Document:
Inside one of the coolest places to listen to music in Vegas

Updated June 12, 2025 - 9:22 am

It’s happy hour, and the horns flow from the speakers as smoothly as the bourbon being poured at the bar, both intended to warm the blood. It’s an inviting sound, a jazzy purr, and though the volume is modest — maybe a 5 out of 10 — it surrounds us on all sides, crisp and precise, so much so that we can practically hear the trumpeter’s fingers pistoning into his instrument as he plays.

“Do you know the place you are?” singer Gregory Porter asks over a walking upright bass line and twinkling keys in the song “French African Queen,” currently soundtracking the evening.

Fair question.

If we’d been brought here blindfolded, our location only revealed once we’d pressed past the velvet curtain at the door, we’d think we were in the wood-paneled, ’70s-style rec room of a deep-pocketed audiophile with an even deeper understanding of high-end sound systems.

Directions: Continue the article above about the Las Vegas music lounge, starting right after its final sentence.

Listing:
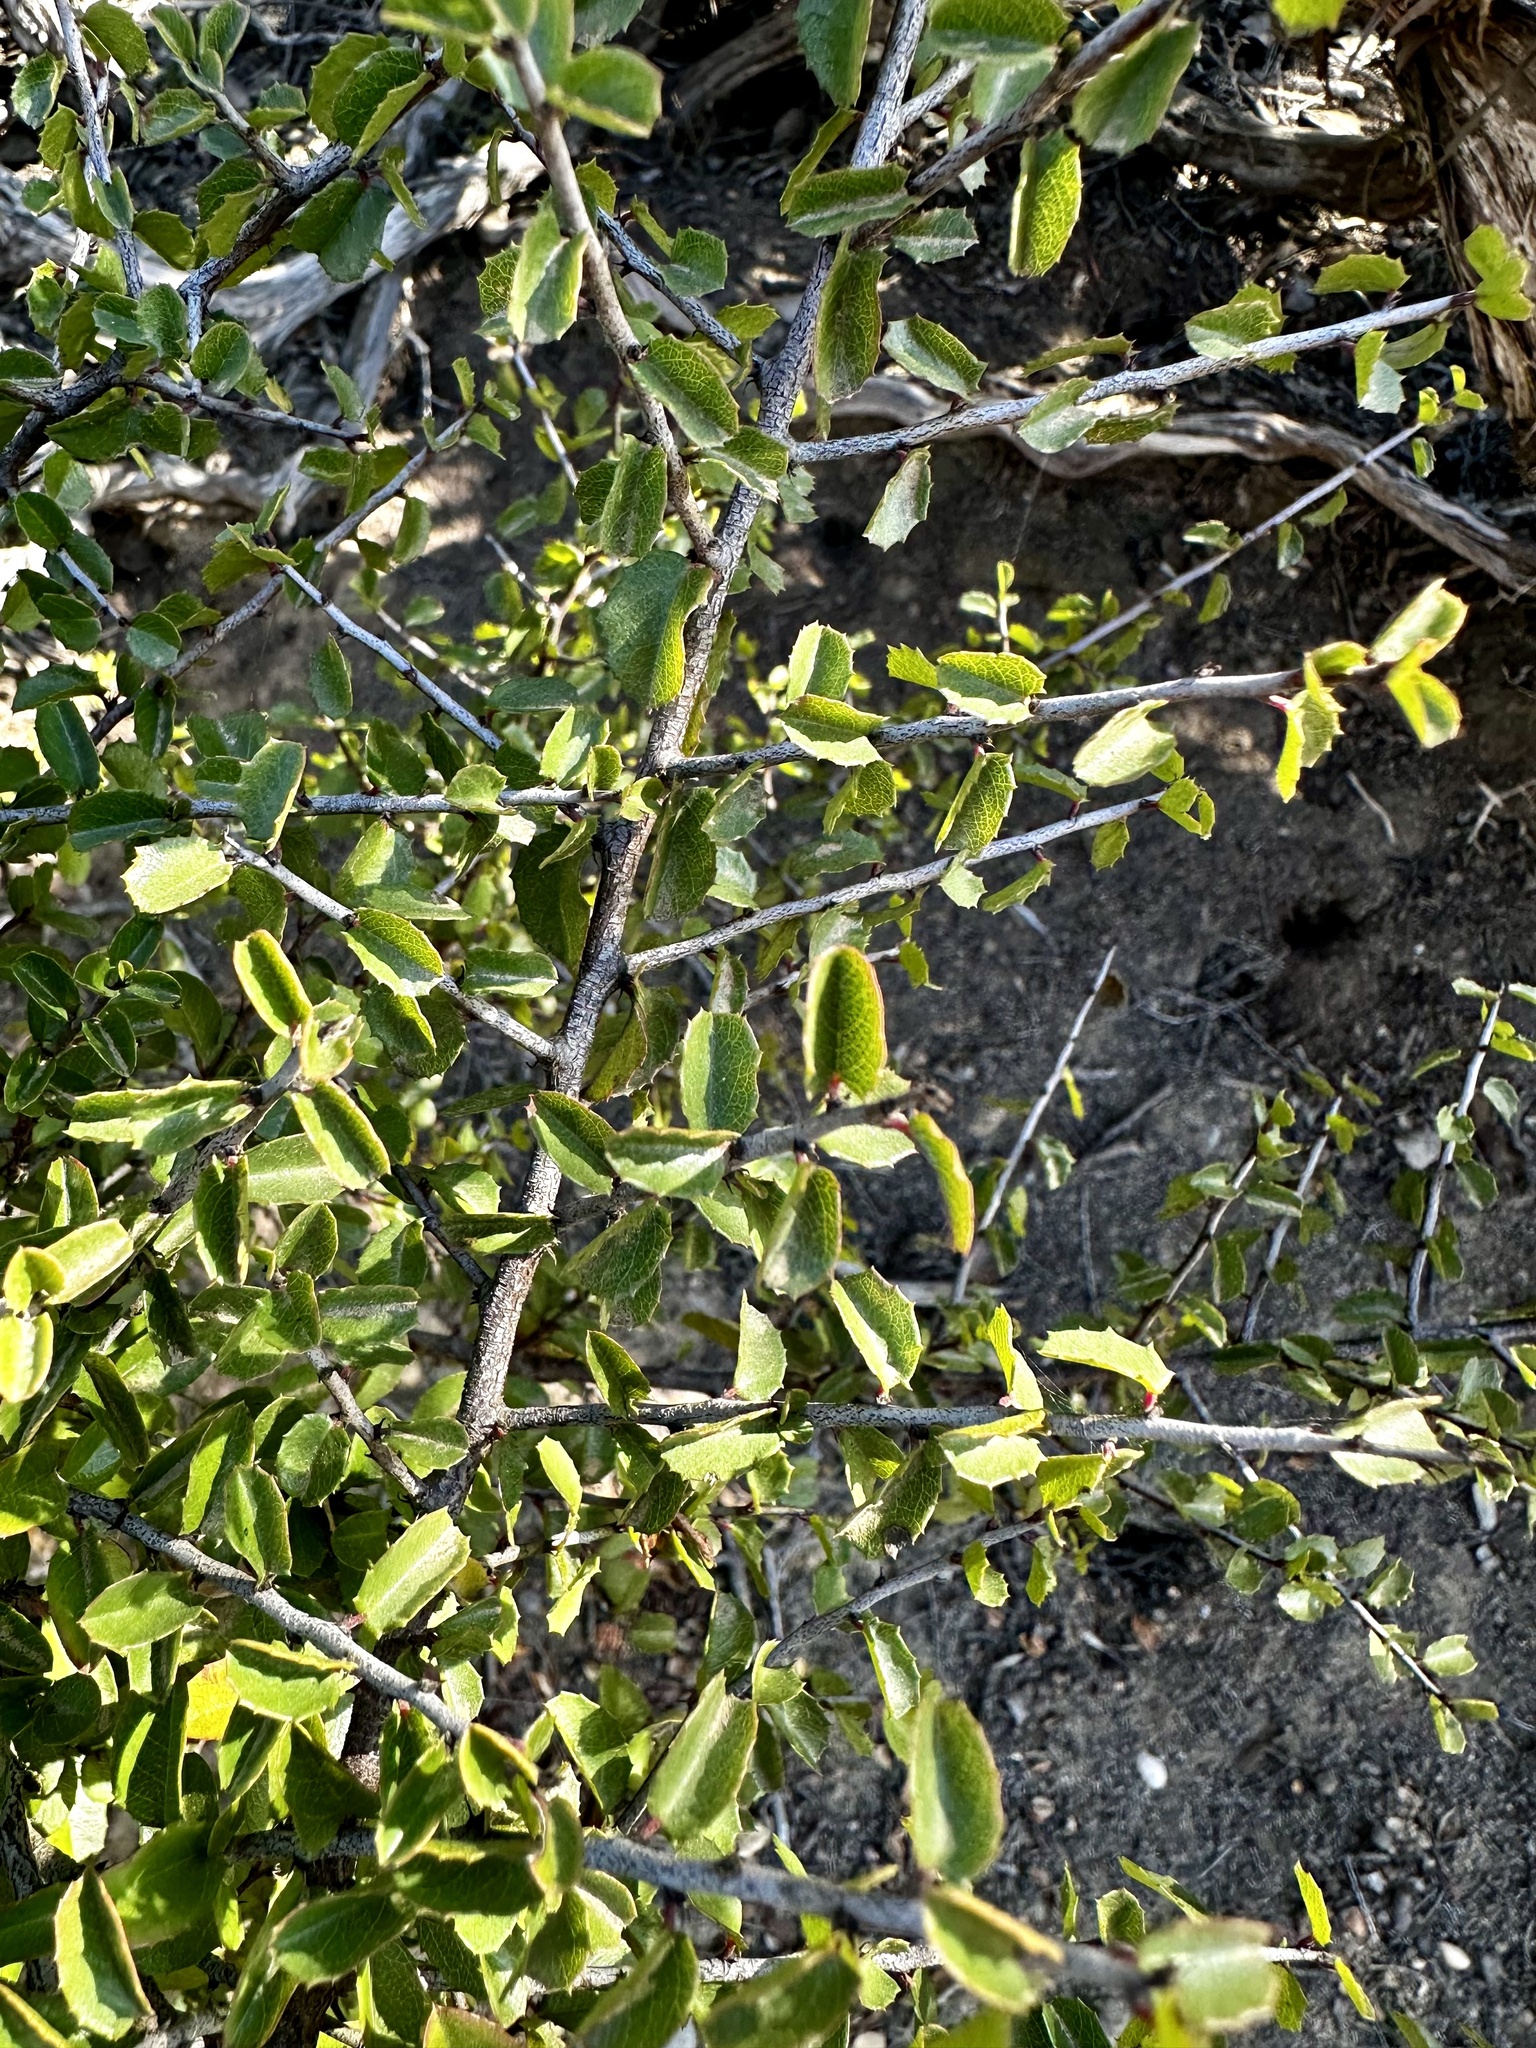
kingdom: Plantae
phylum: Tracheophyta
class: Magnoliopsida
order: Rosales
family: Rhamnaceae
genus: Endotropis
* * *
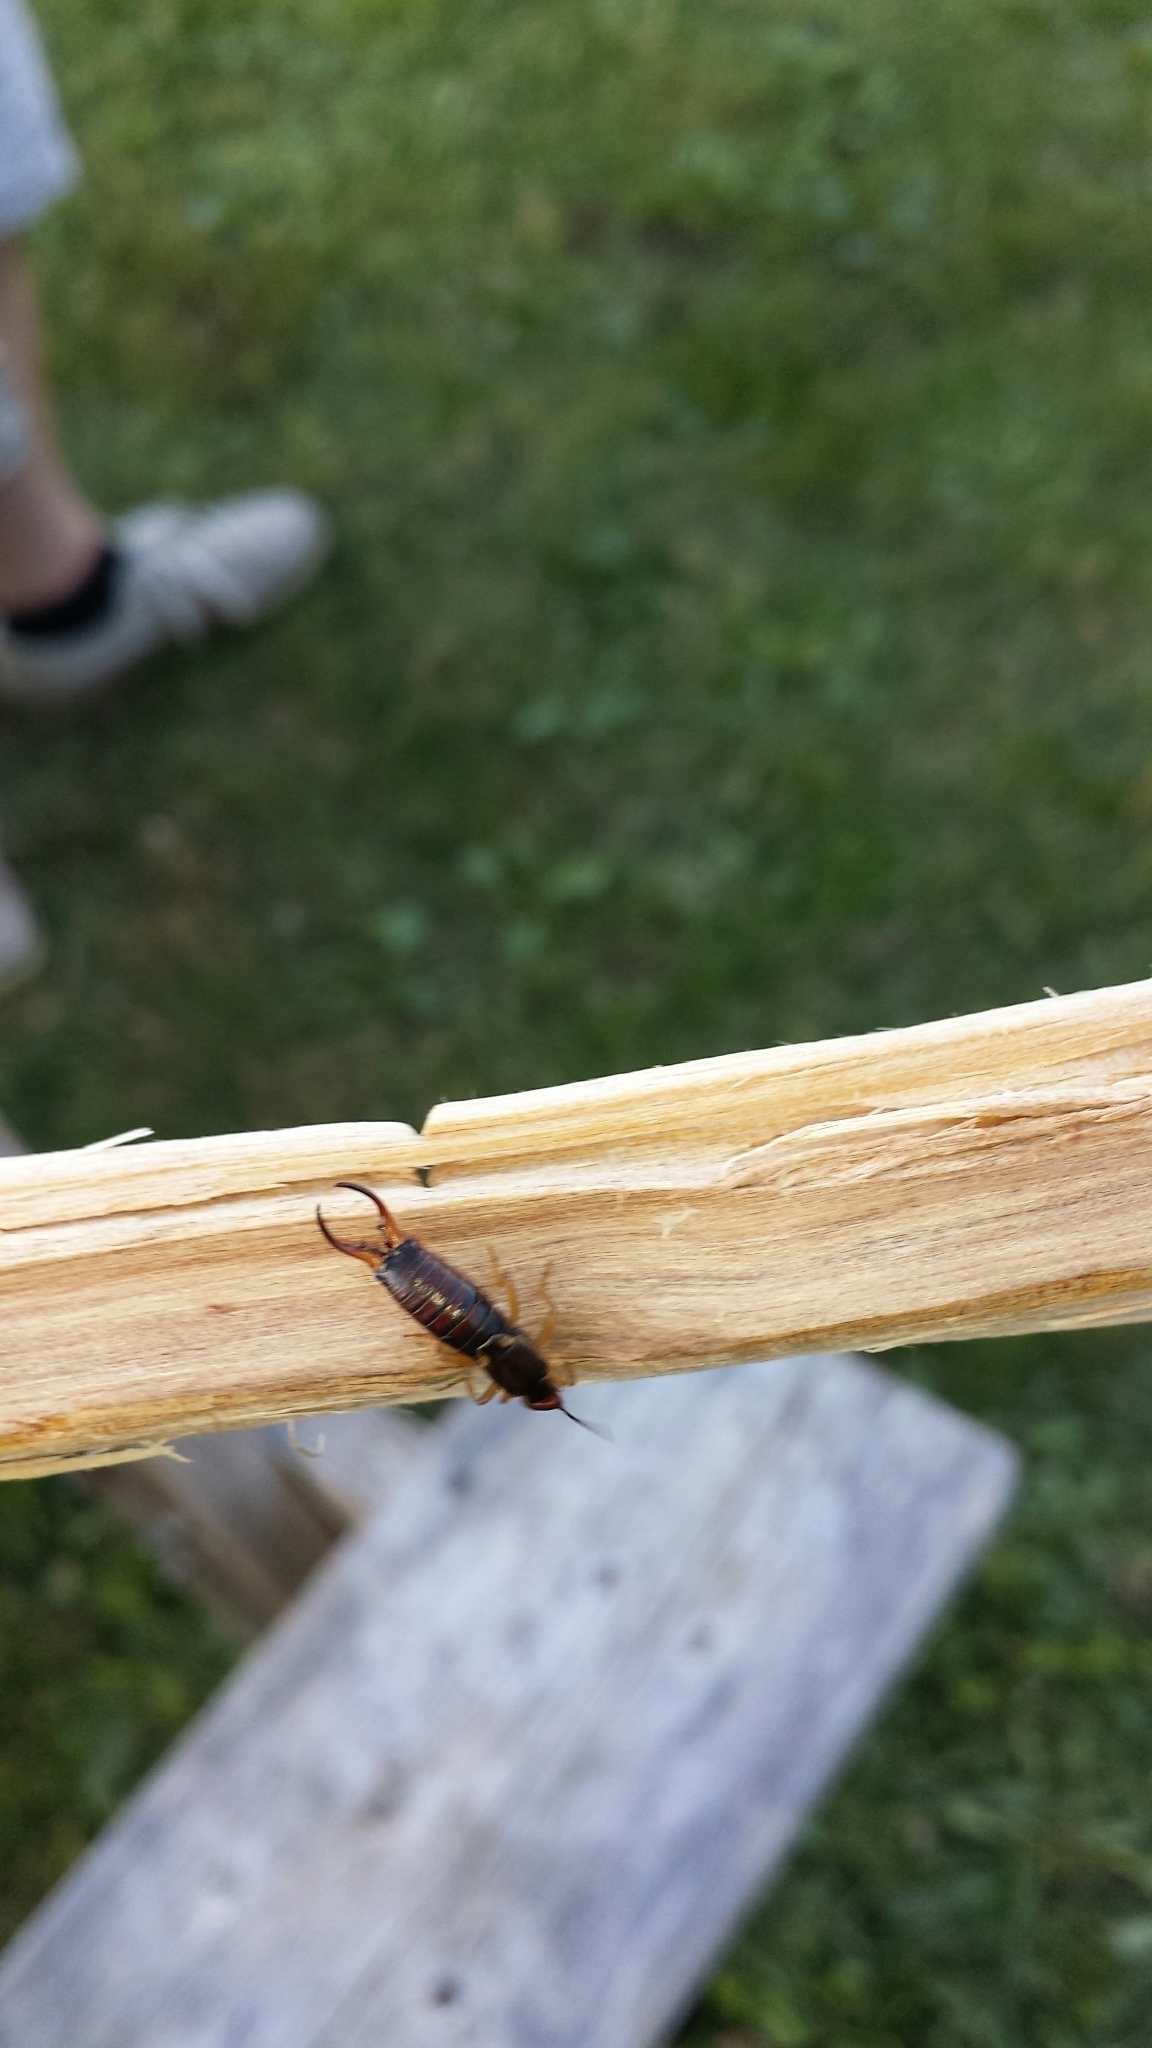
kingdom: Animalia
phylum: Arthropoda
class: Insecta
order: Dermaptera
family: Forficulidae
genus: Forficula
==
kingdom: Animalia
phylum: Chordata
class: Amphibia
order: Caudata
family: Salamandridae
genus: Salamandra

Written response:
The gear here is both vintage — dig the Technics reel-to-reel that looks as if it dates to the Nixon administration — and so extravagantly cutting edge that the cables used to connect the brand-new McIntosh hi-fi stereo rig cost $15,000 alone. (For the uninitiated, McIntosh is to high-end stereo equipment what Rolls-Royce is to high-end automobiles.)

“You usually you find this in gazillionaires’ homes,” observes Natalie Young, noted Vegas chef and boundlessly enthusiastic sonic connoisseur. “Somebody like me, if I came into a place like this and I saw that, it would almost make me cry.”

There are no tears in Young’s eyes on a recent weekday afternoon, just a palpable sense of pride, as she leads us on a tour of Echo Taste & Sound, a new downtown bar/listening lounge with a throwback vibe.

An acclaimed Vegas culinary scene veteran, Young has launched numerous restaurants around town and is perhaps best known for her popular breakfast and lunch spot Eat, which recently closed.

But her latest venture is her most personal one — literally, some of the stereo equipment here comes from her bedroom.

“This is the closest thing to who I am, on the outside,” Young explains. “It’s me expressing, sharing with the world who I am. I’ve been thinking about this for 20 years.”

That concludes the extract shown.